Criticatissimo per decisioni che si sono rivelate giuste come la rinuncia alle Olimpiadi e recentemente al girone di Davis a Bologna, Sinner non ha risposto via social, ma con le vittorie in campo
«Il silenzio è d’oro», dice un proverbio, ed è pura verità. Anche nel tennis. Ce l’ ha dimostrato Jannik Sinner già due volte nella sua pur giovane carriera, prima rinunciando alle Olimpiadi – quando ebbe il coraggio di dire di no alle istituzioni perché voleva prepararsi per il Masters, cui poi arrivò seppure come riserva – e recentemente alla Coppa Davis per preparare il finale di stagione.
In quest’ultimo caso ha scatenato una rivoluzione dopo la nostra sconfitta nel primo incontro di Bologna, specie da parte della Gazzetta dello Sport, che non è stata tenera, e specialmente a firma di Giancarlo Dotto, che peraltro ha omesso molte cose nella sua pubblica arringa.

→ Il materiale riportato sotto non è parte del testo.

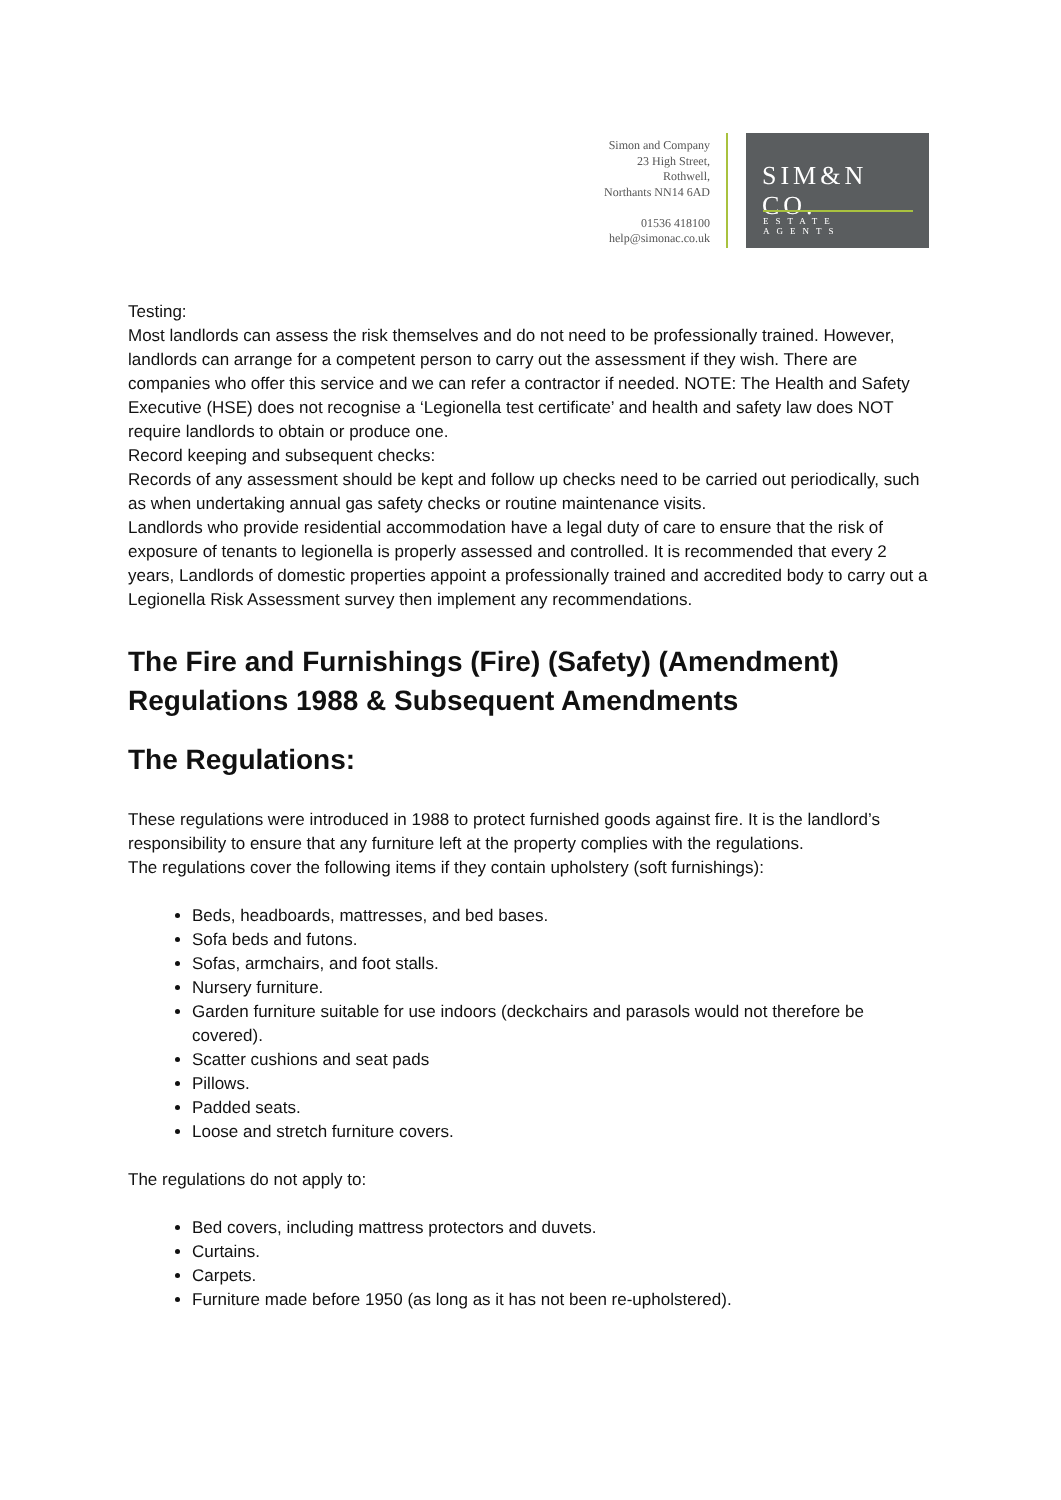Simon and Company
23 High Street,
Rothwell,
Northants NN14 6AD
01536 418100
help@simonac.co.uk
SIM&N CO.
ESTATE AGENTS
Testing:
Most landlords can assess the risk themselves and do not need to be professionally trained. However, landlords can arrange for a competent person to carry out the assessment if they wish. There are companies who offer this service and we can refer a contractor if needed. NOTE: The Health and Safety Executive (HSE) does not recognise a ‘Legionella test certificate’ and health and safety law does NOT require landlords to obtain or produce one.
Record keeping and subsequent checks:
Records of any assessment should be kept and follow up checks need to be carried out periodically, such as when undertaking annual gas safety checks or routine maintenance visits.
Landlords who provide residential accommodation have a legal duty of care to ensure that the risk of exposure of tenants to legionella is properly assessed and controlled. It is recommended that every 2 years, Landlords of domestic properties appoint a professionally trained and accredited body to carry out a Legionella Risk Assessment survey then implement any recommendations.
The Fire and Furnishings (Fire) (Safety) (Amendment) Regulations 1988 & Subsequent Amendments
The Regulations:
These regulations were introduced in 1988 to protect furnished goods against fire. It is the landlord’s responsibility to ensure that any furniture left at the property complies with the regulations.
The regulations cover the following items if they contain upholstery (soft furnishings):
Beds, headboards, mattresses, and bed bases.
Sofa beds and futons.
Sofas, armchairs, and foot stalls.
Nursery furniture.
Garden furniture suitable for use indoors (deckchairs and parasols would not therefore be covered).
Scatter cushions and seat pads
Pillows.
Padded seats.
Loose and stretch furniture covers.
The regulations do not apply to:
Bed covers, including mattress protectors and duvets.
Curtains.
Carpets.
Furniture made before 1950 (as long as it has not been re-upholstered).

Ad esempio ha detto che Djokovic ha giocato a 36 anni e Jannik che di anni ne ha 21, era stanco: è vero, Novak ha giocato a 36 anni; ma non l’ha fatto quando ne aveva 35 e 34: questo il nostro censore non lo ha scritto, come pure molto altro.
Insomma, c’era più di un motivo per entrare in polemica, ma Jannik se ne è fregato. Come per il forfait a Tokyo, dopo il comunicato non ha detto una parola, e ha risposto con i i risultati.
Nello sport è importante non farsi coinvolgere troppo dalle polemiche, soprattutto oggi con i social. Prendiamo i nostri giocatori: Sinner, Sonego e Arnaldi li usano poco, mentre, senza voler giudicare nessuno, mi pare che attorno a Berrettini e un po’ anche a Musetti ci sia troppo casino; e questo a mio modestissimo parere può essere sbagliato, sicuramente non li aiuta.
Bisogna saperli gestire i social, e non è facile. Sono come il surf, devi cavalcare l’onda: se lo sai fare, perfetto, altrimenti cadi in un mare pieno di squali, spesso squallidi e mediocri. Meglio il silenzio. Che come sappiamo, è d’oro.